On Windows, the Bluetooth Peer advertiser/peripheral role requires the MSIX build. The plain .exe / MSI builds do not provide that role. On Linux, advertising requires a working BlueZ GATT server and LE advertising setup; if BlueZ cannot advertise, Ratspeak will show the interface as central-only.
Theme
Settings → Appearance → Theme offers Light, Dark, and OS preference (follows your system setting and switches automatically). The theme applies instantly to every view.
Hardware keys (YubiKey)
On desktop, you can back an identity with a YubiKey 5-class PIV token instead of a private-key file: signing and encryption operations happen on the token, and the app unlocks it with your PIN once per session. Set one up from the Hardware Key button on first setup, or Settings → Identity → Hardware. Choose Recoverable (a 12-word phrase backup that can restore the same identity) or Hardware-only (no backup; losing or resetting the key loses the identity). Hardware identities are wire-identical to software ones — peers can't tell the difference. This support is still labeled experimental.
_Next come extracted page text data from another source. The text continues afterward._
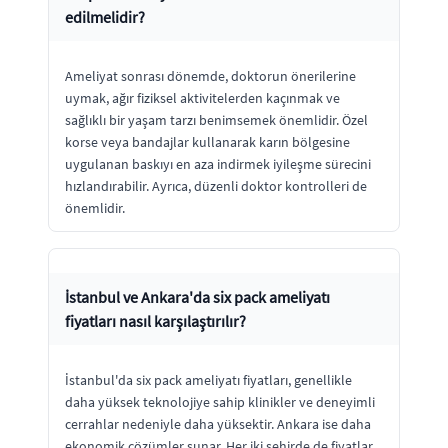
edilmelidir?
Ameliyat sonrası dönemde, doktorun önerilerine
uymak, ağır fiziksel aktivitelerden kaçınmak ve
sağlıklı bir yaşam tarzı benimsemek önemlidir. Özel
korse veya bandajlar kullanarak karın bölgesine
uygulanan baskıyı en aza indirmek iyileşme sürecini
hızlandırabilir. Ayrıca, düzenli doktor kontrolleri de
önemlidir.
İstanbul ve Ankara'da six pack ameliyatı
fiyatları nasıl karşılaştırılır?
İstanbul'da six pack ameliyatı fiyatları, genellikle
daha yüksek teknolojiye sahip klinikler ve deneyimli
cerrahlar nedeniyle daha yüksektir. Ankara ise daha
ekonomik çözümler sunar. Her iki şehirde de fiyatlar,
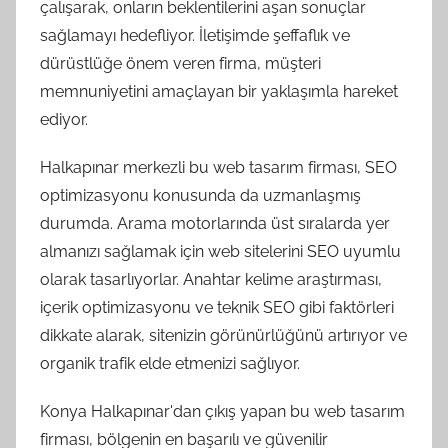
çalışarak, onların beklentilerini aşan sonuçlar
sağlamayı hedefliyor. İletişimde şeffaflık ve
dürüstlüğe önem veren firma, müşteri
memnuniyetini amaçlayan bir yaklaşımla hareket
ediyor.
Halkapınar merkezli bu web tasarım firması, SEO
optimizasyonu konusunda da uzmanlaşmış
durumda. Arama motorlarında üst sıralarda yer
almanızı sağlamak için web sitelerini SEO uyumlu
olarak tasarlıyorlar. Anahtar kelime araştırması,
içerik optimizasyonu ve teknik SEO gibi faktörleri
dikkate alarak, sitenizin görünürlüğünü artırıyor ve
organik trafik elde etmenizi sağlıyor.
Konya Halkapınar'dan çıkış yapan bu web tasarım
firması, bölgenin en başarılı ve güvenilir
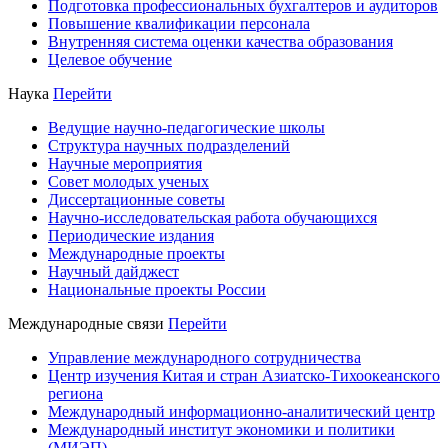
Подготовка профессиональных бухгалтеров и аудиторов
Повышение квалификации персонала
Внутренняя система оценки качества образования
Целевое обучение
Наука
Перейти
Ведущие научно-педагогические школы
Структура научных подразделений
Научные мероприятия
Совет молодых ученых
Диссертационные советы
Научно-исследовательская работа обучающихся
Периодические издания
Международные проекты
Научный дайджест
Национальные проекты России
Международные связи
Перейти
Управление международного сотрудничества
Центр изучения Китая и стран Азиатско-Тихоокеанского
региона
Международный информационно-аналитический центр
Международный институт экономики и политики
(МИЭП)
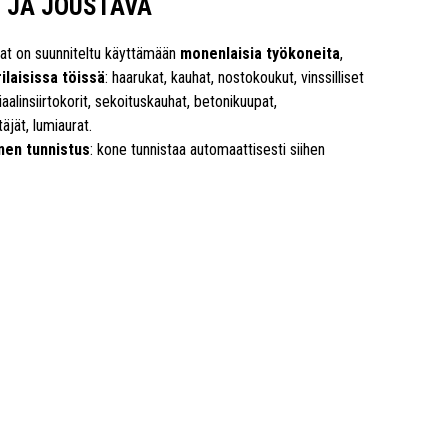
 JA JOUSTAVA
jat on suunniteltu käyttämään
monenlaisia työkoneita
,
ilaisissa töissä
: haarukat, kauhat, nostokoukut, vinssilliset
iaalinsiirtokorit, sekoituskauhat, betonikuupat,
äjät, lumiaurat.
en tunnistus
: kone tunnistaa automaattisesti siihen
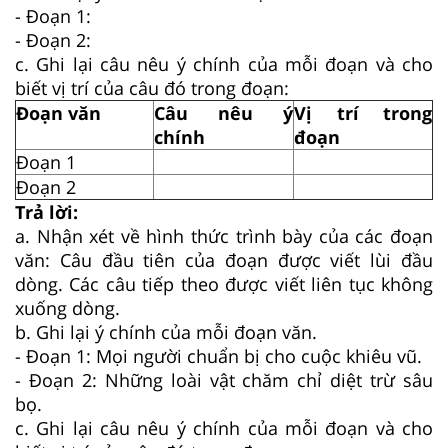
- Đoạn 1:
- Đoạn 2:
c. Ghi lại câu nêu ý chính của mỗi đoạn và cho
biết vị trí của câu đó trong đoạn:
Đoạn văn
Câu nêu ý
Vị trí trong
chính
đoạn
Đoạn 1
Đoạn 2
Trả lời:
a. Nhận xét về hình thức trình bày của các đoạn
văn: Câu đầu tiên của đoạn được viết lùi đầu
dòng. Các câu tiếp theo được viết liên tục không
xuống dòng.
b. Ghi lại ý chính của mỗi đoạn văn.
- Đoạn 1: Mọi người chuẩn bị cho cuộc khiêu vũ.
- Đoạn 2: Những loài vật chăm chỉ diệt trừ sâu
bọ.
c. Ghi lại câu nêu ý chính của mỗi đoạn và cho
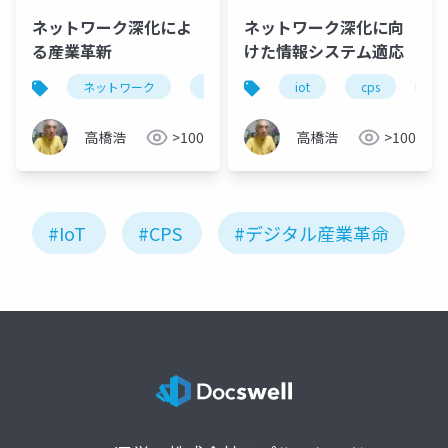
ネットワーク深化によ
ネットワーク深化に向
る産業革新
けた情報システム適応
ネットワーク
デジタル化
iot
iot
cps
企業変革
組
高橋浩
>100
高橋浩
>100
#IoT
#CPS
#デジタル産業革命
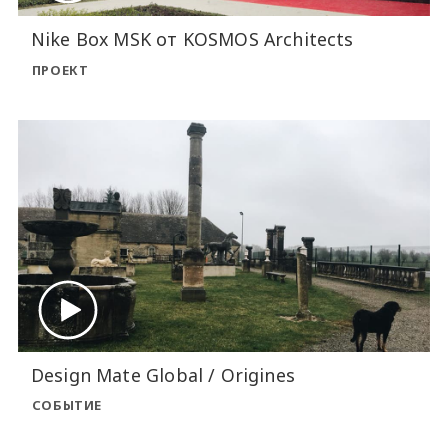
Nike Box MSK от KOSMOS Architects
ПРОЕКТ
Design Mate Global / Origines
СОБЫТИЕ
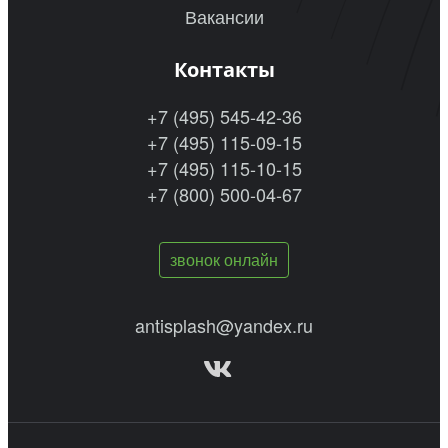
Вакансии
Контакты
+7 (495) 545-42-36
+7 (495) 115-09-15
+7 (495) 115-10-15
+7 (800) 500-04-67
звонок онлайн
antisplash@yandex.ru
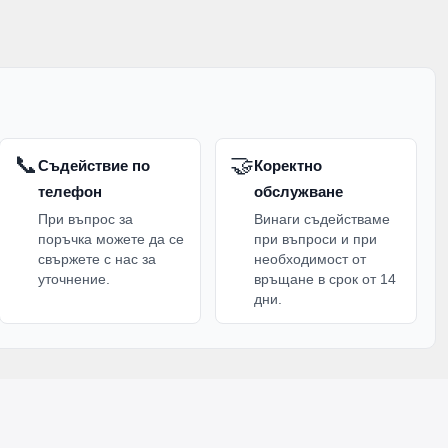
📞
🤝
Съдействие по
Коректно
телефон
обслужване
При въпрос за
Винаги съдействаме
поръчка можете да се
при въпроси и при
свържете с нас за
необходимост от
уточнение.
връщане в срок от 14
дни.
Hardware keys are desktop-only for now (the token transport relies on the desktop PC/SC stack). On mobile, use a software identity and bring it across with your recovery phrase — that's the practical mobile path until a tap-to-unlock NFC model lands. Re-provisioning or resetting a token overwrites its Ratspeak PIV keys, so Ratspeak warns before it would destroy an identity already on the key. Resetting the PIV app does not erase passkeys, FIDO sign-ins, OTP, or other non-PIV features, but it does erase the Ratspeak keys on that YubiKey.
Hardware-key private keys cannot be exported as a Reticulum identity file or Base32 key. If you chose Recoverable, use the 12-word phrase to restore. If you chose Hardware-only, the token is the only copy.
Backing up and migrating
There are two levels of backup. To carry just your identity (your address and the ability to send/receive again), your 12-word recovery phrase is enough for recoverable software and hardware identities — restore it on any device via Import. For software identities, you can also export a PIN-encrypted .rsi backup from Identity Management; raw Reticulum identity files and Base32 keys are available for compatibility but are unencrypted and should be handled carefully. To carry your full state — message history, contacts, settings — you copy the data directory, because forward secrecy means history can't be reconstructed from the phrase alone.
Your entire Ratspeak state lives in the .ratspeak/ directory under your OS data folder: identities, message history, contacts, settings, and the SQLite database. To back up or move to a new machine, copy that directory.
A clean migration: quit Ratspeak on the old machine, copy the whole .ratspeak/ directory to the same path on the new machine, then launch Ratspeak. It picks up where you left off. Keep the backup somewhere encrypted — the identity files inside it are sufficient to impersonate you on the network.
If you only want to migrate a single software identity, use the 12-word phrase or PIN-encrypted .rsi export. Copying just one folder under .ratspeak/identities/ can also work for low-level maintenance, but it will not bring message history or contacts with it.